Lebih lanjut, ia mengajak seluruh pemangku kepentingan untuk bekerja sama dalam memperkuat integrasi data nasional. Data yang akurat dan terpadu dianggap sebagai kunci utama agar setiap kebijakan yang diambil pemerintah bisa tepat sasaran dan sesuai dengan kebutuhan riil di lapangan.
Mitigasi Risiko dan Keberlanjutan
Integrasi data ini juga berfungsi sebagai langkah antisipasi terhadap berbagai risiko yang mungkin dihadapi pekerja, seperti kecelakaan kerja atau penyakit akibat kerja. Dengan basis data yang kuat, pemerintah dapat lebih mudah memetakan kelompok rentan yang membutuhkan intervensi perlindungan lebih cepat.
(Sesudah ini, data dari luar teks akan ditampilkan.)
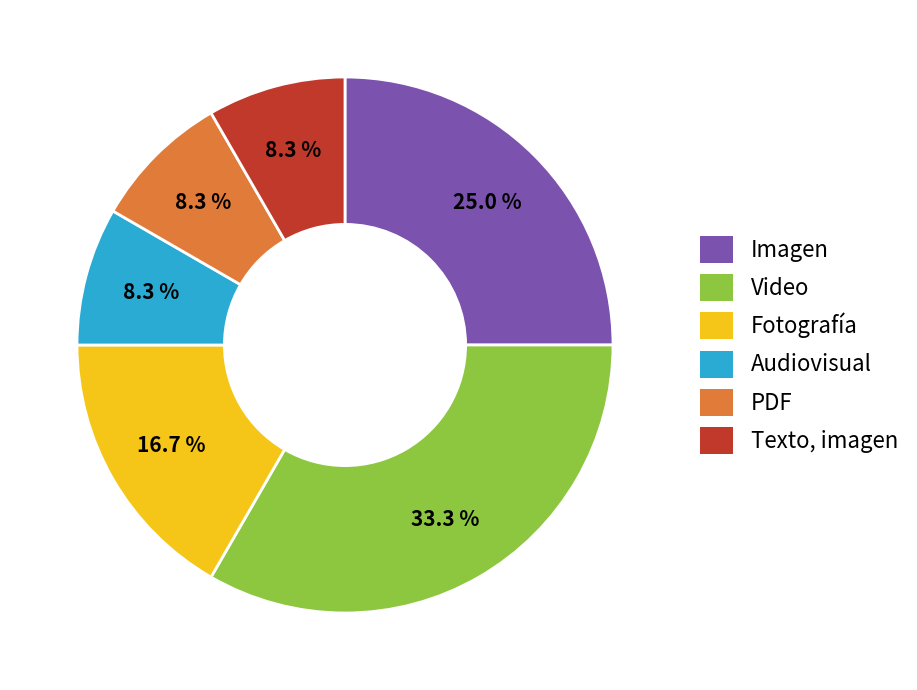

The Audiovisual slice represents 20% of the pie. True or false?

False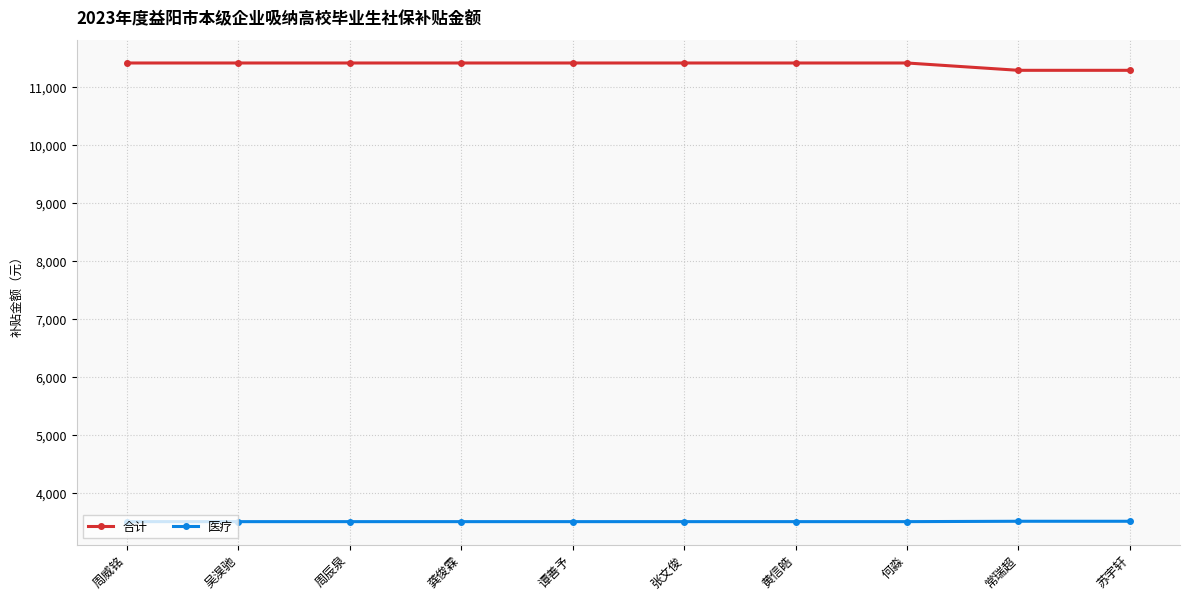

What is the spread (max minus min) of values at 吴淏驰?

7915.8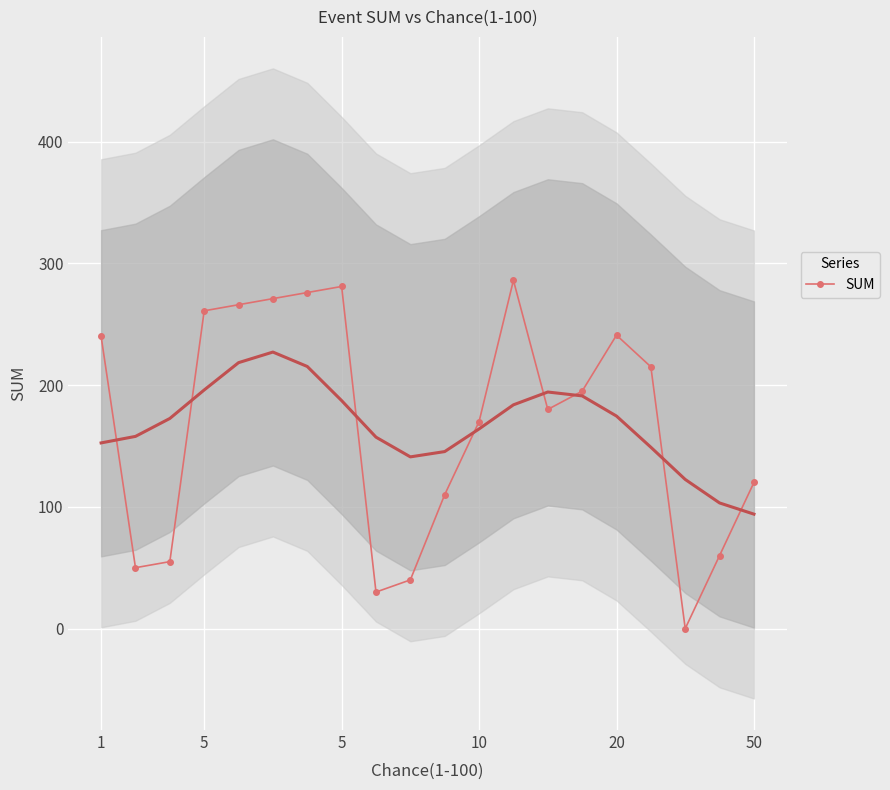

What is the change in value from 10 to 7?

+20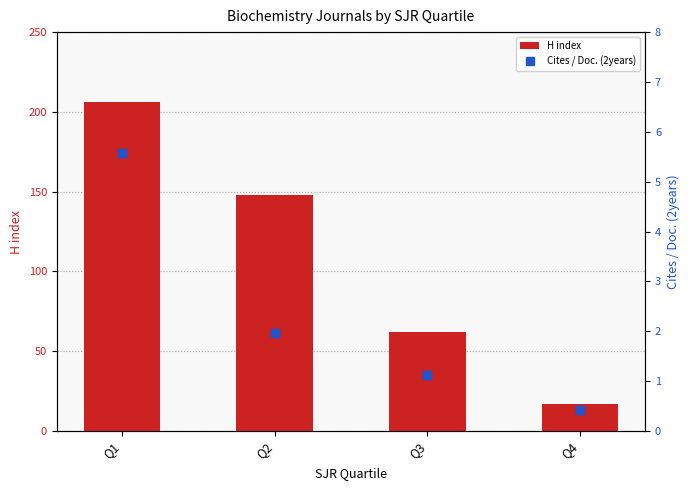

What are all the series names shown in the legend?

H index, Cites / Doc. (2years)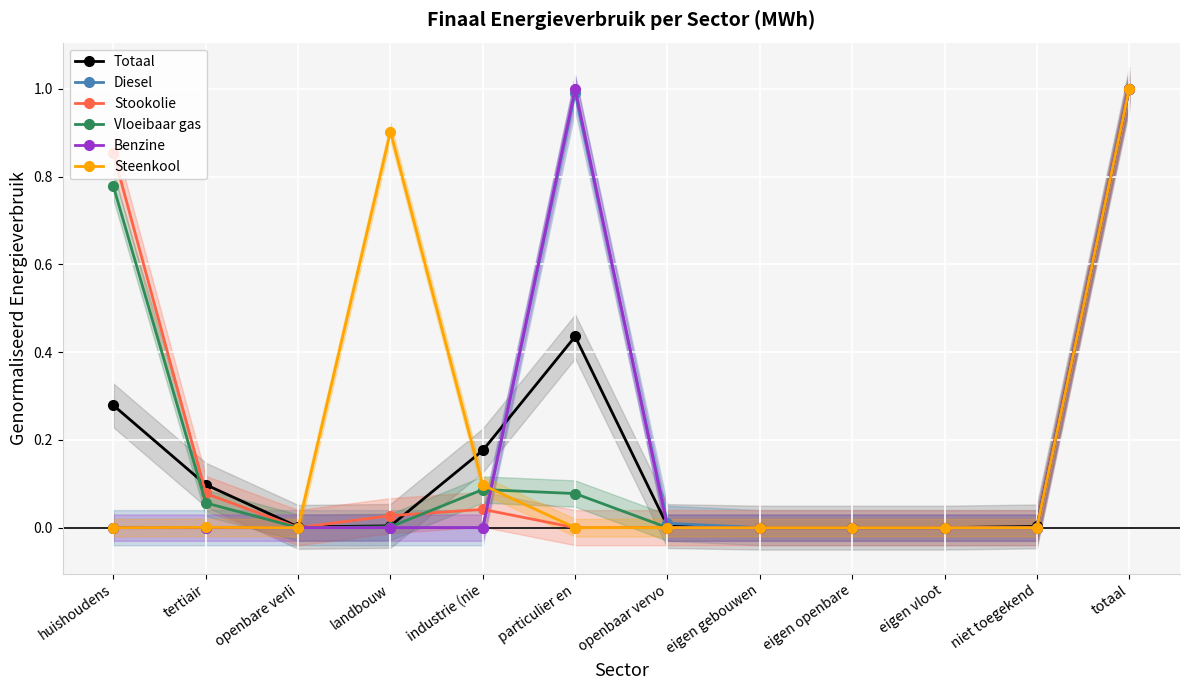

What is the average value of the Benzine series?

0.2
Selain mitigasi risiko individual, pengelolaan data yang baik diharapkan mampu menjaga keberlanjutan dana jaminan sosial untuk jangka panjang. Hal ini penting untuk memastikan bahwa dana yang dikelola tetap sehat dan mampu memberikan manfaat bagi generasi pekerja di masa depan.
Direktur Utama BPJS Ketenagakerjaan, Syaiful Hidayat, yang turut hadir dalam acara tersebut, menyatakan dukungannya terhadap visi pemerintah. Ia menegaskan bahwa seluruh kategori pekerja kini menjadi prioritas utama dalam perluasan cakupan perlindungan jaminan sosial.
Sinergi Pemangku Kepentingan
Syaiful berharap adanya kesadaran kolektif dari masyarakat dan pemberi kerja untuk tidak lagi melihat jaminan sosial sebagai beban finansial. Menurutnya, perlindungan ini adalah investasi jangka panjang untuk menjaga produktivitas dan stabilitas ekonomi nasional.
“Mari kita bangun bersama agar perlindungan pekerja tidak lagi dipandang sebagai kewajiban semata, melainkan kebutuhan dasar untuk hidup tenang,” ungkap Syaiful menutup pernyataannya.
Melalui sinergi antara kementerian, lembaga, dan pelaku usaha, pemerintah optimis bahwa perlindungan menyeluruh bagi pekerja informal dapat segera terwujud. Fokus utama ke depan adalah menyederhanakan akses pendaftaran sehingga para pekerja mandiri dapat dengan mudah terlindungi oleh sistem negara.